Print the listing from its top line through the line containing "254 40 6.77", nothing more, and leave out the pictures.

• **DATA PROVIDED**:
╔══
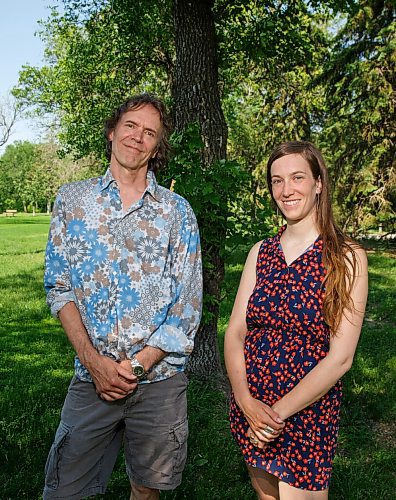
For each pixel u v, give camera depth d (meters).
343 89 17.81
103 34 10.56
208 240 4.58
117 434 2.62
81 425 2.46
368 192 17.28
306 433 2.17
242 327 2.42
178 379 2.54
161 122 2.54
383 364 5.82
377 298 9.93
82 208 2.43
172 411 2.50
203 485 3.27
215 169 4.41
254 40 6.77
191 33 4.73
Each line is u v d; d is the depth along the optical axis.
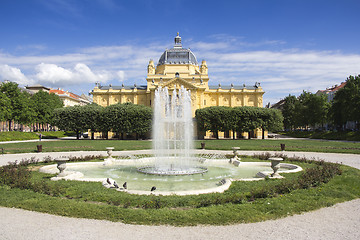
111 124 81.31
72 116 82.31
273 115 87.06
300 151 41.75
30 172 21.91
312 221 11.21
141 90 110.62
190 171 25.02
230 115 84.12
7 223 10.89
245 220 11.16
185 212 11.81
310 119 99.62
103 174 24.14
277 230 10.22
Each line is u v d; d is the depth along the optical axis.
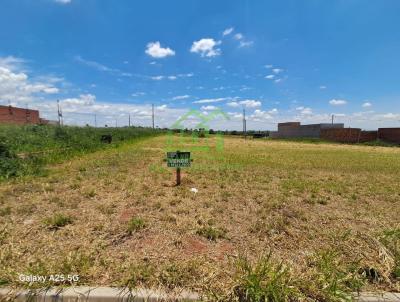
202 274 2.37
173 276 2.31
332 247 3.05
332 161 12.30
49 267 2.38
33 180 6.00
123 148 16.16
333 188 6.29
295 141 38.69
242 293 2.12
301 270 2.51
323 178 7.79
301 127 46.06
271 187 6.30
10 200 4.52
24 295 2.08
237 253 2.88
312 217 4.18
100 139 17.30
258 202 4.91
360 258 2.73
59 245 2.89
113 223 3.59
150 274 2.33
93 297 2.09
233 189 5.96
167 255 2.76
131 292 2.12
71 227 3.40
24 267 2.40
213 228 3.48
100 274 2.34
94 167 8.24
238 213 4.26
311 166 10.34
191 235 3.30
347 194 5.80
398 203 5.15
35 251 2.74
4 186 5.36
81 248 2.83
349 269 2.47
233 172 8.39
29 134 13.07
╚══
• **EXERCISE SOLUTION**:
For each pixel u v, give camera depth d (meters).
343 89 17.81
103 34 10.56
208 240 4.58
117 434 2.62
81 425 2.46
368 192 17.28
306 433 2.17
242 327 2.42
178 379 2.54
161 122 2.54
383 364 5.82
377 298 9.93
82 208 2.43
172 411 2.50
203 485 3.27
215 169 4.41
254 40 6.77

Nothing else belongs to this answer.